28.08.2018 Alexandra Wohlgensinger 2 min

«Du fährst aber auch nicht grad wie ein Mädchen.» Diesen Satz höre ich öfters. Oder noch besser: «Oh, ich dachte du seist ein Typ.» Nur weil ich schneller unterwegs bin, nicht zögerlich fahre und grosse Sprünge mit Style springe, soll ich kein Mädel sein? Newsflash, liebe «Normalos», ich bin keine Ausnahme. Da draussen gibt es einige Girls auf Bikes, die 90 Prozent der Männerschaft gewaltig in den Hintern treten – in Schnelligkeit, Technik, Sprüngen, was auch immer. Bei den Downhillrennen fahren wir Mädels genau die gleiche Strecke, wir springen genau die gleichen riesigen Sprünge wie die besten Downhillmänner der Welt. Aber trotzdem interessiert sich die Welt nur für die vielleicht vier Fahrerinnen, die von den Medien gezielt ausgewählt wurden. Die sind es wert. Bei den Männern hingegen kannst du trotzdem ein grosser Name sein, auch wenn du die Qualifikation für die Finale ab und zu nicht schaffst. Genau das gleiche gilt auch in anderen Sportarten. Wer wurde letztes Mal Weltmeister im Frauenfussball? Gibt es auch eine Tour de Suisse für Radrennfahrerinnen? Und wieso dürfen die Skifahrerinnen an der Weltmeisterschaft in St.Moritz nicht den gleichen Start wie die Männer bei der Abfahrt nehmen? Es gibt so viele Frauen, die unglaubliche Leistungen vollbringen, die bei der breiten Bevölkerung aber gar nicht ankommen. Die Crossfit-Ladies beispielsweise, stemmten dieses Jahr bei den Crossfit-Games anscheinend mehr Gewicht als dies die Männer bei den ersten Crossfit-Games vor 11 Jahren getan haben. Doch anstatt Bewunderung für diese Leistung aufzubringen, wenden diese Frauen dann schnell mal als Freaks abgestempelt. Oder noch schlimmer: «Das sind doch keine Frauen mehr.» Und solche Aussagen kommen dann meist nicht von irgendwelchen Macho-Typen, sondern oft von Frauen selber.
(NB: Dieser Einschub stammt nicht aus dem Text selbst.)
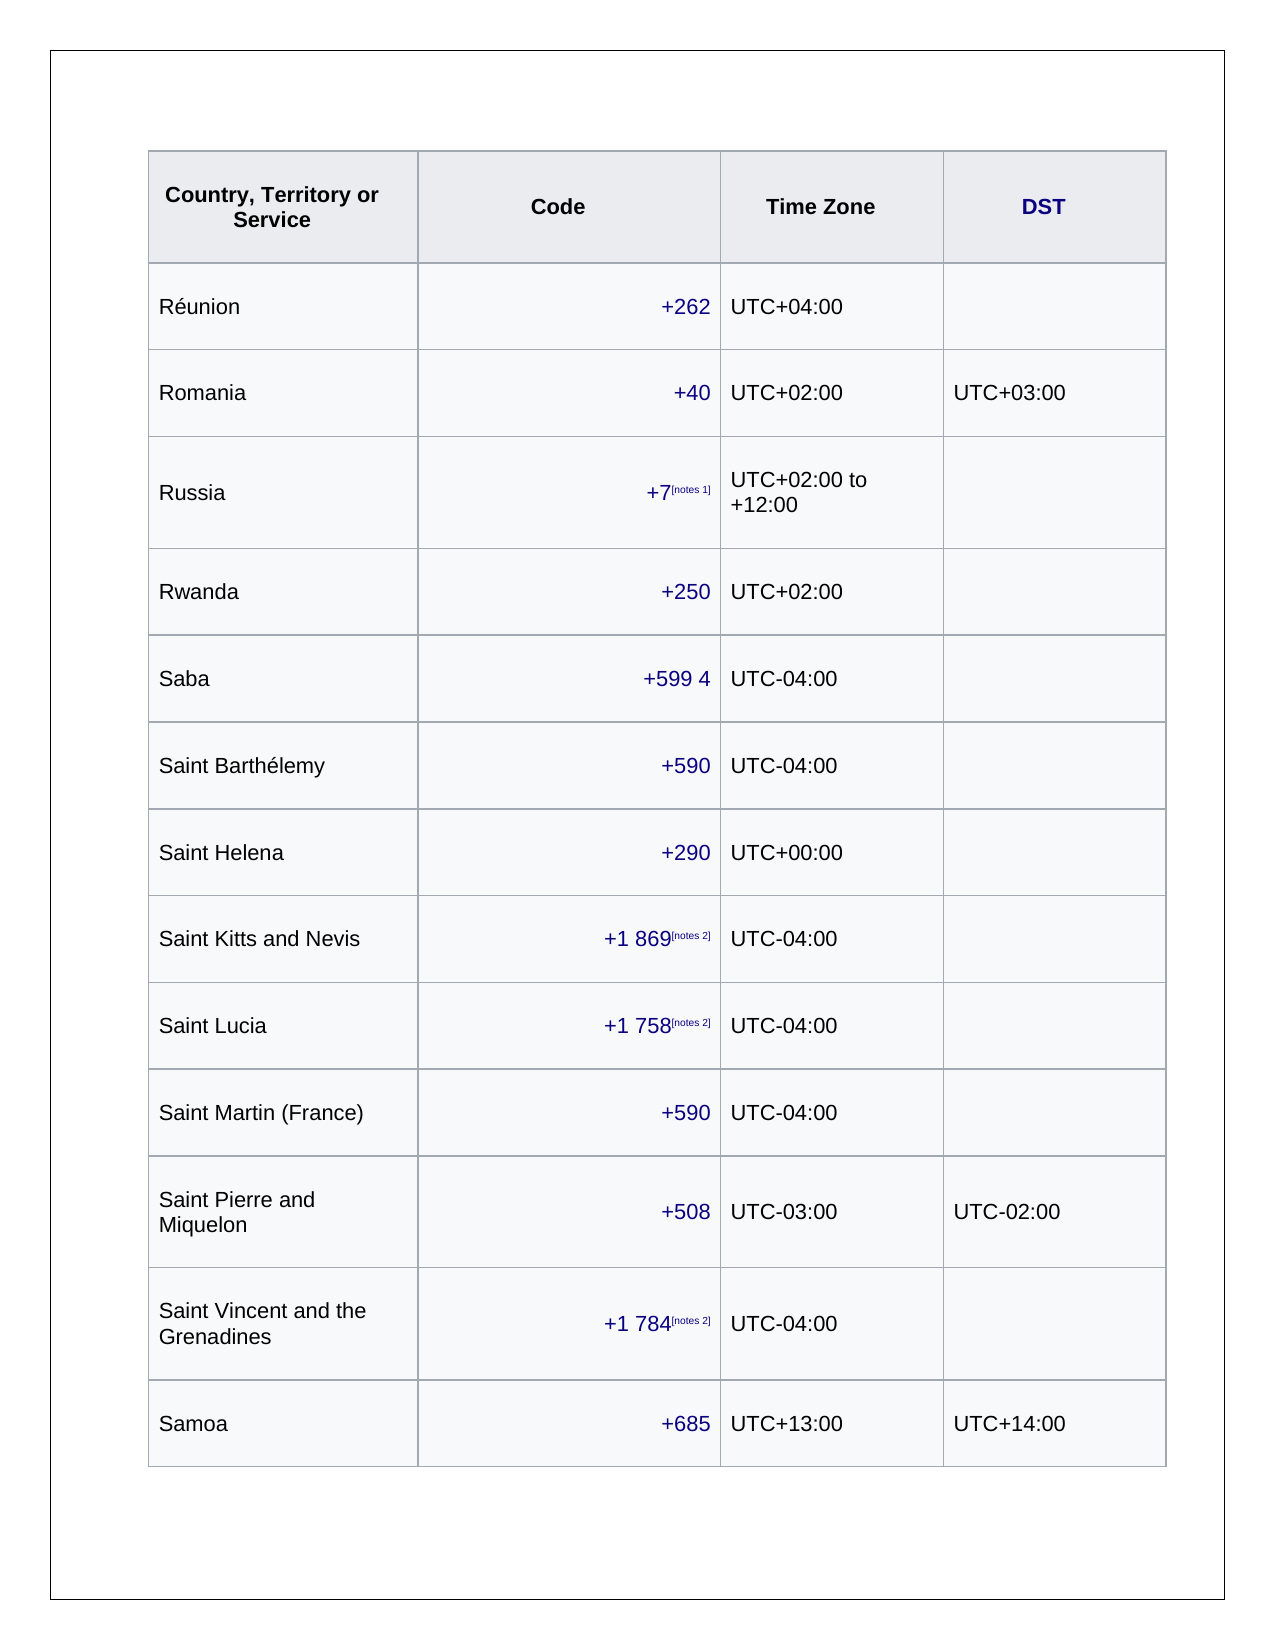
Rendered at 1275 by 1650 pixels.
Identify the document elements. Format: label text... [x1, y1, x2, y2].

table_cell Samoa [149, 1381, 417, 1466]
table_cell Rwanda [149, 549, 417, 634]
table_cell [944, 810, 1165, 894]
table_cell [944, 723, 1165, 808]
table_cell UTC+02:00 [721, 549, 943, 634]
table_cell +508 [419, 1157, 720, 1267]
table_cell UTC-04:00 [721, 896, 943, 981]
table_cell +590 [419, 723, 720, 808]
table_cell Réunion [149, 264, 417, 349]
table_cell +1 784[notes 2] [419, 1268, 720, 1379]
table_cell UTC+00:00 [721, 810, 943, 894]
table_cell +7[notes 1] [419, 437, 720, 547]
table_cell UTC+13:00 [721, 1381, 943, 1466]
table_cell +40 [419, 350, 720, 436]
table_cell UTC+04:00 [721, 264, 943, 349]
table_cell Saint Kitts and Nevis [149, 896, 417, 981]
table_cell Romania [149, 350, 417, 436]
table_cell +1 869[notes 2] [419, 896, 720, 981]
table_header Code [419, 152, 720, 262]
table_cell +290 [419, 810, 720, 894]
table_header DST [944, 152, 1165, 262]
table_cell [944, 636, 1165, 721]
table_cell UTC+03:00 [944, 350, 1165, 436]
table_cell UTC+14:00 [944, 1381, 1165, 1466]
table_cell +262 [419, 264, 720, 349]
table_cell UTC-03:00 [721, 1157, 943, 1267]
table_cell UTC-04:00 [721, 723, 943, 808]
table_cell Saint Pierre and Miquelon [149, 1157, 417, 1267]
table_cell [944, 437, 1165, 547]
table_cell Saint Lucia [149, 983, 417, 1068]
table_cell UTC-04:00 [721, 1070, 943, 1155]
table_cell Saint Barthélemy [149, 723, 417, 808]
table_header Time Zone [721, 152, 943, 262]
table_cell +599 4 [419, 636, 720, 721]
table_cell UTC-02:00 [944, 1157, 1165, 1267]
table_cell +590 [419, 1070, 720, 1155]
table_cell [944, 1268, 1165, 1379]
table_cell [944, 264, 1165, 349]
table_header Country, Territory or Service [149, 152, 417, 262]
table_cell Saint Vincent and the Grenadines [149, 1268, 417, 1379]
table_cell [944, 1070, 1165, 1155]
table_cell +250 [419, 549, 720, 634]
table_cell [944, 983, 1165, 1068]
table_cell UTC-04:00 [721, 1268, 943, 1379]
table_cell UTC+02:00 [721, 350, 943, 436]
table_cell Russia [149, 437, 417, 547]
table_cell Saba [149, 636, 417, 721]
table_cell [944, 896, 1165, 981]
table_cell +685 [419, 1381, 720, 1466]
table_cell UTC-04:00 [721, 983, 943, 1068]
table_cell Saint Martin (France) [149, 1070, 417, 1155]
table_cell +1 758[notes 2] [419, 983, 720, 1068]
table_cell UTC-04:00 [721, 636, 943, 721]
table_cell Saint Helena [149, 810, 417, 894]
table_cell UTC+02:00 to +12:00 [721, 437, 943, 547]
table_cell [944, 549, 1165, 634]
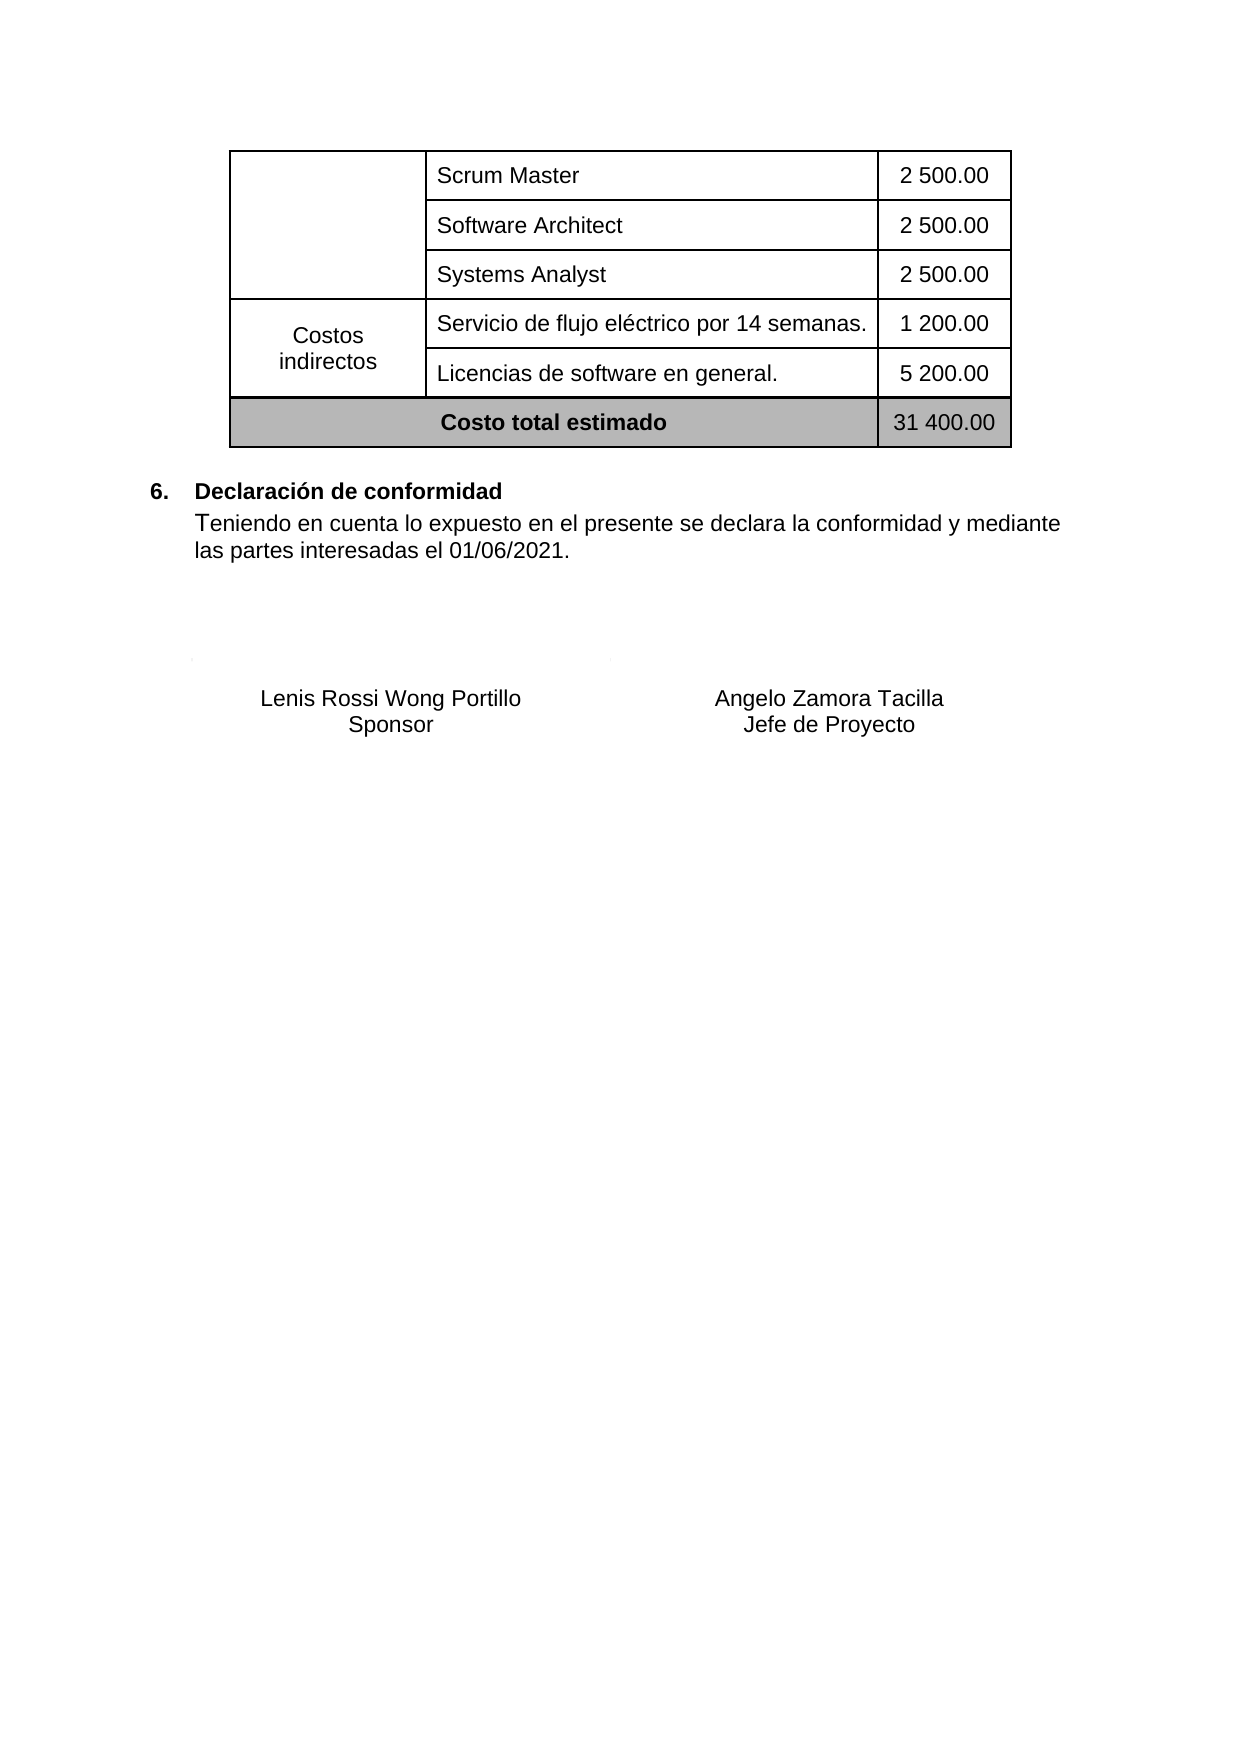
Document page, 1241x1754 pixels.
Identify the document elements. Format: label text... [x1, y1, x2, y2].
Wieso sind 83 Prozent meiner 2500 Followers auf Instagram männlich? Wieso bekomme ich oft eine Absage, wenn ich andere Frauen auf eine Velotour mitnehmen möchte? «Nein, du bis uns viel zu wild.» Sind Frauen von starken Frauen eingeschüchtert? Gerade im Bikebereich wird extrem Frauenmarketing betrieben. Und da werden praktisch nie die richtig tollen, schnellen Frauen mit unglaublich viel Talent gezeigt. Nein es sind die herzigen, mit den Zöpfchen, die zusammen gaaaanz viel Spass haben möchten, das farblich abgestimmte Dress zu ihrem Fahrrad tragen und sich nachher alle zusammen noch für ein bisschen Yoga und Standup-Paddeln treffen. Und danach auch unbedingt den obligaten Instabanger mit den entsprechenden Hashtags nicht vergessen. Liebe Ladies, kein Wunder bekommen wir nicht den gleichen Respekt wie die Männer!

Alexandra Wohlgensinger

«Riding bikes is my life! Du bist mit Deiner ganzen Aufmerksamkeit nur hier und genau in diesem Moment, in dieser einen Sekunde. Alles was gestern war oder später sein wird, ist völlig egal.»
Nachdem ich mir einen Traum erfüllt habe und zwei Jahre lang mit meinem Bike durch die Welt gereist bin, kam ich wieder zurück ins Engadin, um mich auf meine Rennkarriere zu fokussieren.
Letzte Saison hatte ich genügend Punkte um beim UCI Downhill Weltcup mitzufahren. Sich zum ersten Mal mit den besten Downhillerinnen der Welt war eine unglaubliche Erfahrung.
Um dieses Jahr im Weltcup voll durchzustarten und mich voll auf die Rennen konzentrieren zu können, habe ich meine Stelle als Redaktorin bei der Engadiner Post aufgegeben. Gemeinsam mit Katze «Luna» und meinem Freund, der mich als Mechaniker, Coach und «Männchen-für-alles» unersetzlich bei den Rennen unterstützt, lebe und trainiere ich in Sta. Maria im Val Müstair.
Und wenn wir mit unserem Van «Verity» nicht gerade an einem Rennen oder im Training irgendwo in Europa sind, dann findet man uns ziemlich sicher in unserer so-quasi Zweitheimat Neuseeland.